▸ **Text passage**:
'''
The right to redeem captives belongs naturally only to those to whom such captives belonged prior to their captivity. The church of God belonged to Christ her Head before she had any being in Adam, and consequently before she went into captivity; being in a state of captivity, a ransom price was required for her deliverance. That price could not be estimated in silver and gold; in nothing short of the precious blood of Christ. Why his blood? Because the right of property was in him before the property or church were captivated. Had rivers of her blood been shed, it could not have redeemed the church, as the right of redemption belonged alone to Christ. The execution of the sentence of the law against the guilty upon an innocent sufferer, could not exculpate the guilty nor satisfy any law founded in justice; but, by virtue of pre-existing relationship, and indissoluble, eternal union between Christ, the Head, and the church, which, is his body, Christ’s one offering has for ever put away sin, and those for whom his sacrifice was made are freely justified through his blood, and completely secured from condemnation; for “Who shall lay anything to the charge of God’s elect? It is God that justifieth. Who is he that condemneth? It is Christ that died, yea, rather that is risen again,” &c. We are brought experimentally into the knowledge and enjoyment of this justification by regeneration: but we pass to notice the next article.
'''
▸ **Entries supplied**:
'''
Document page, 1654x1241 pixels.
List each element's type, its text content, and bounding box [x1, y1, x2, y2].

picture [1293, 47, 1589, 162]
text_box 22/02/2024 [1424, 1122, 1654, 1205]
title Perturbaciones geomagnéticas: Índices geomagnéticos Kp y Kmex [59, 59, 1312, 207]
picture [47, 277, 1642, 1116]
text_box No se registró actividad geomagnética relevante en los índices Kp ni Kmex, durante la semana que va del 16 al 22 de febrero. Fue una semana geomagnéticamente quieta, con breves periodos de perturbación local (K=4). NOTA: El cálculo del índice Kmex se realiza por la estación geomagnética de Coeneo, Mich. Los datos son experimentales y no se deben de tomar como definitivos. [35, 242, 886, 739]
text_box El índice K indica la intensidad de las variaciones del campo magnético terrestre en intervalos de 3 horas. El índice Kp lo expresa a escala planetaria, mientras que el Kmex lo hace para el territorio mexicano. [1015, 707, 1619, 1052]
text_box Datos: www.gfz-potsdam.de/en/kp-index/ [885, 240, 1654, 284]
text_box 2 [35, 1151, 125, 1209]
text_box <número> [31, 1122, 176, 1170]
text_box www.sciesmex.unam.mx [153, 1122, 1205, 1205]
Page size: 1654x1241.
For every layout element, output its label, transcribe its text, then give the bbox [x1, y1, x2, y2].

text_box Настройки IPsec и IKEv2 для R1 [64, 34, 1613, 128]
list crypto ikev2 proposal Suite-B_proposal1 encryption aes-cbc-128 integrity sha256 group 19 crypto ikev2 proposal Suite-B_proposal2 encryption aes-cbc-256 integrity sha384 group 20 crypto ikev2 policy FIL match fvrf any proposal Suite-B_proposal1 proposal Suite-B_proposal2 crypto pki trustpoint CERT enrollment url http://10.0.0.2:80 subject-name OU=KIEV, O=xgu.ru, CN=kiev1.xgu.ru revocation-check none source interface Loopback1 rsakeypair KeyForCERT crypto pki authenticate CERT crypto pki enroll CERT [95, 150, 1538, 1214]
'''
'''
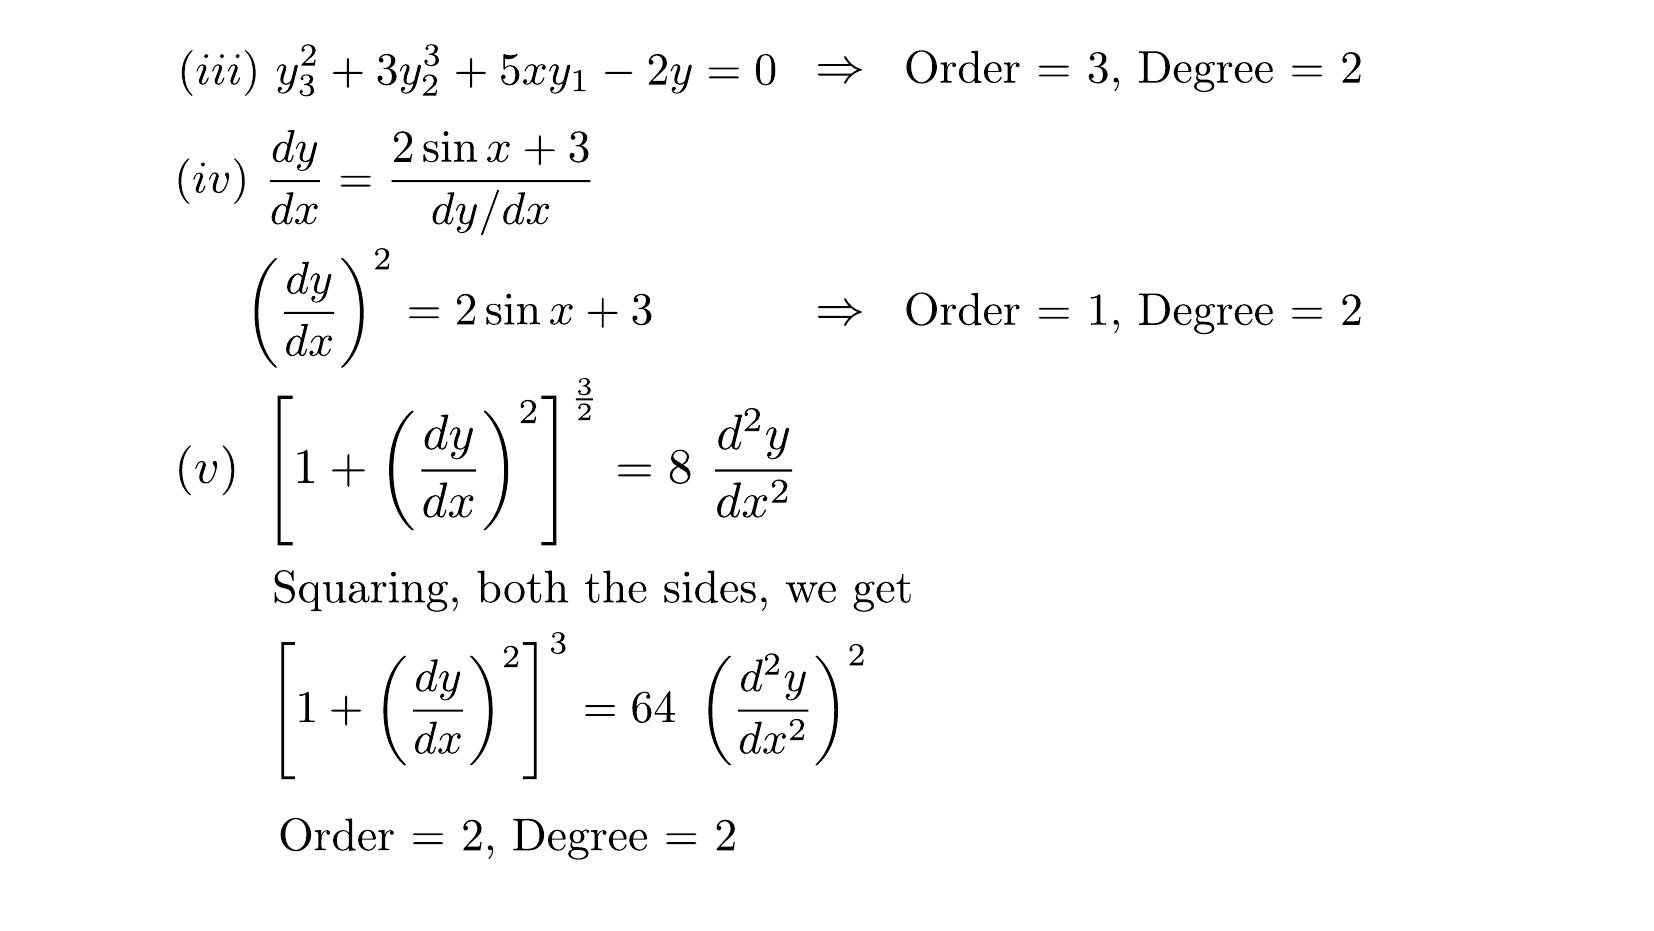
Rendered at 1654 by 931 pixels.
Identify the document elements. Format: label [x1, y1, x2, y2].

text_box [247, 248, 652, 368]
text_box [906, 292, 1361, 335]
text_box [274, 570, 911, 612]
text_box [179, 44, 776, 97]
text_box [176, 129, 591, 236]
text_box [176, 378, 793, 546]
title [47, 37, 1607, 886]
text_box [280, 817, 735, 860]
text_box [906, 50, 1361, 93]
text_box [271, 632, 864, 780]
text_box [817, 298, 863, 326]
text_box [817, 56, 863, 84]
'''
'''
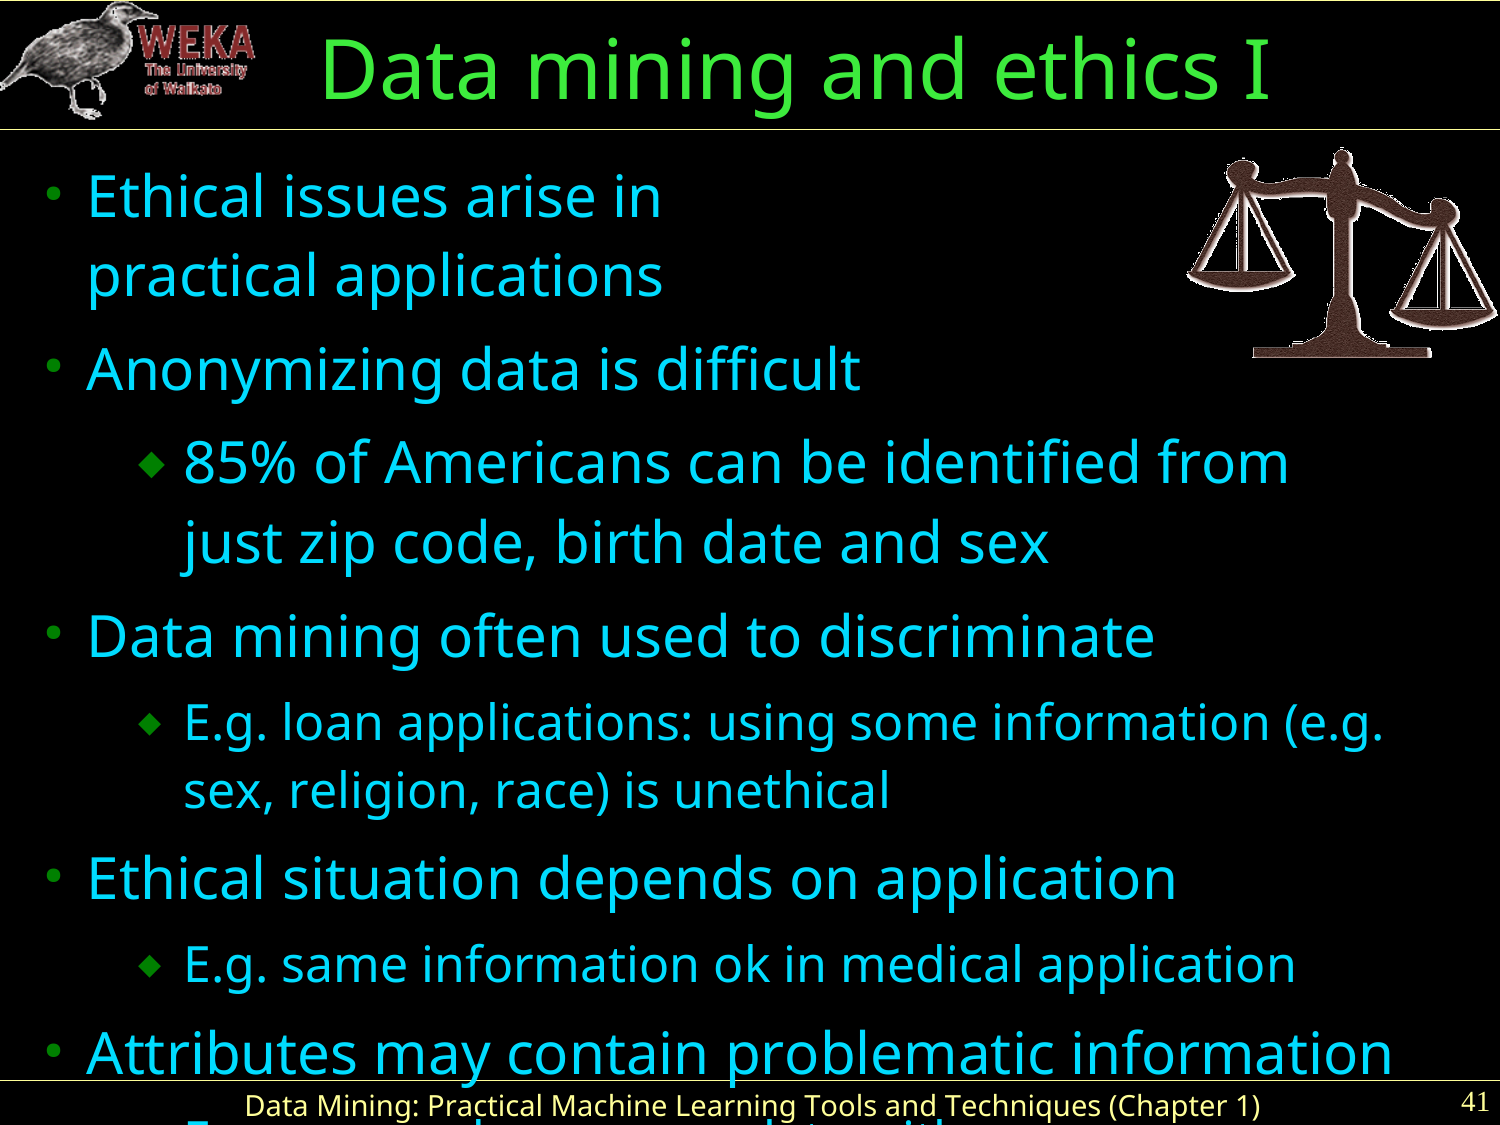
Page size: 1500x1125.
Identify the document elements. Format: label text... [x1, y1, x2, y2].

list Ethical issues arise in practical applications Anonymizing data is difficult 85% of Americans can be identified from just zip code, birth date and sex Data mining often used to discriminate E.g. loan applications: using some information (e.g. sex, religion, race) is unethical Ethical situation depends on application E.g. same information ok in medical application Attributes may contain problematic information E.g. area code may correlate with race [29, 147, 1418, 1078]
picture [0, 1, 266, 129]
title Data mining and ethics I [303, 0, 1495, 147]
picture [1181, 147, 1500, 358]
'''
▸ **Challenge 1**: In the passage on the church's redemption, translate this sentence into Spanish: "The right to redeem captives belongs naturally only to those to whom such captives belonged prior to their captivity."
▸ **Challenge 2**: According to the passage on the church's redemption, by what are we brought experimentally into the knowledge and enjoyment of justification?
▸ **Challenge 3**: Continue the passage on the church's redemption from its last sentence.

▸ **Right answer 1**: El derecho a redimir a los cautivos pertenece naturalmente solo a aquellos a quienes tales cautivos pertenecían antes de su cautiverio.

▸ **Right answer 2**: By regeneration.

▸ **Right answer 3**:
VI. Of the Freeness of Salvation. That the blessings of salvation are made free to ail by the gospel; that it is the immediate duty of all to accept them by a cordial and obedient faith: and that nothing prevents the salvation of the greatest sinner on earth, except his own voluntary refusal to submit to the Lord Jesus Christ; which refusal will subject him to an aggravated condemnation.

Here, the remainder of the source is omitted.